Text T of the rongorongo corpus, also known as Honolulu tablet 1 or Honolulu 3629, is the only fluted tablet in the Honolulu collection and one of two dozen surviving rongorongo texts.
T is the standard designation, from Barthel (1958). Fischer (1997) refers to it as RR11.
Bernice P. Bishop Museum, Honolulu. Catalog # B.03629.
A broken, decayed piece of a tablet, 31 × 12.5 × 2.5 cm of unknown wood. There are faint ridges, perhaps the remnants of fluting. It has been heavily damaged by moisture, fire, and insects on both sides, but with more water damage on side b, as well as splitting and a long gouge down the center. Métraux (1938) said of the Honolulu tablets T and U that,
Probably these tablets were kept for some time in a cave, and the side lying on the ground was greatly injured by the damp soil.
He was of the opinion that T had once been a fine artifact:
The same skill and the same vigour of design, which made the best tablets of Easter Island real works of art, characterise the execution of this tablet.
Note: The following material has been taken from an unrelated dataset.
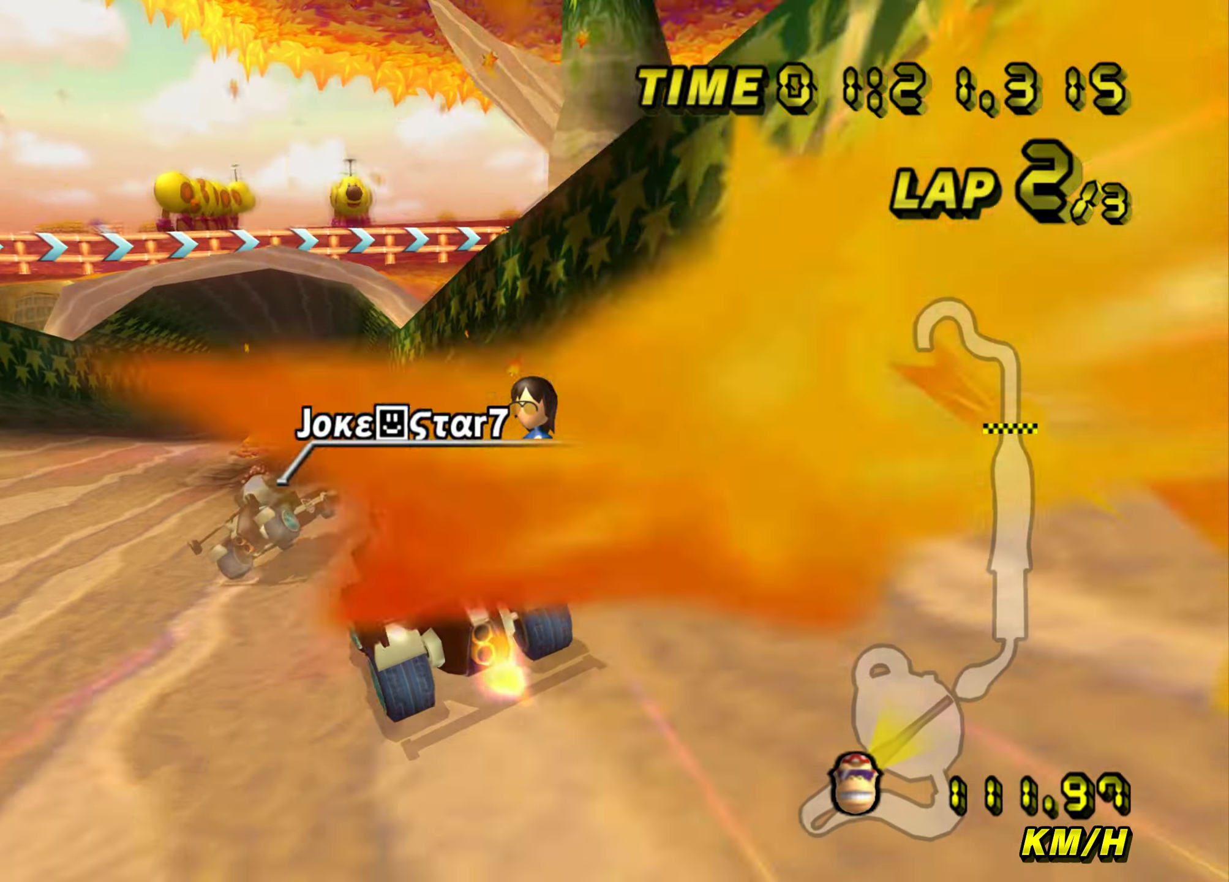
{"buttons": ["A"], "left_stick": "center", "events": [[100, "left_stick", "right"], [233, "left_stick", "center"]]}
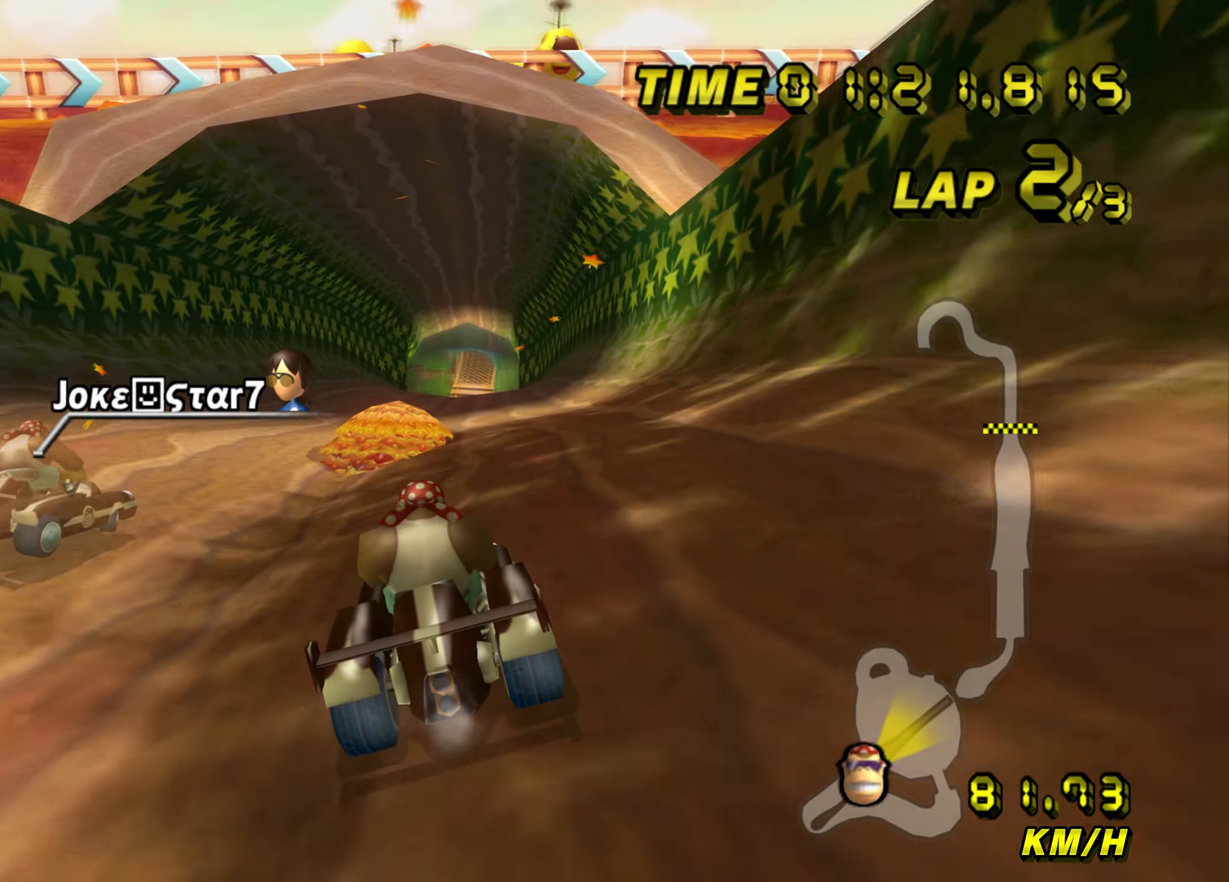
{"buttons": ["A"], "left_stick": "center", "events": [[117, "left_stick", "right"], [184, "left_stick", "center"]]}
Collector J. L. Young of Auckland purchased three of the Honolulu tablets circa 1888 "from Rapanui through a reliable agent", who Fischer (1997) thinks was probably Alexander Salmon, Jr. It was transferred to the Bishop Museum in August 1920.
Ta is the only text, apart from the single line of Gv which Butinov and Knorozov suggested might be a genealogy, that parallels the glyph triplets of the Staff (Pozdniakov 1996). It is the only other text that includes line breaks (one in Ta4 and another in Ta7) which dominate the Santiago Staff.
Despite its condition, this is the best preserved of the Honolulu tablets. Side a has eleven lines, of which nine with some 150 glyphs are visible, out of an original somewhere around 400.
Side b is illegible. Fischer (1997) made pencil rubbings of this side, but the results were too faint to be legible. He suggests that electronic scanning techniques might be able to retrieve some of the text.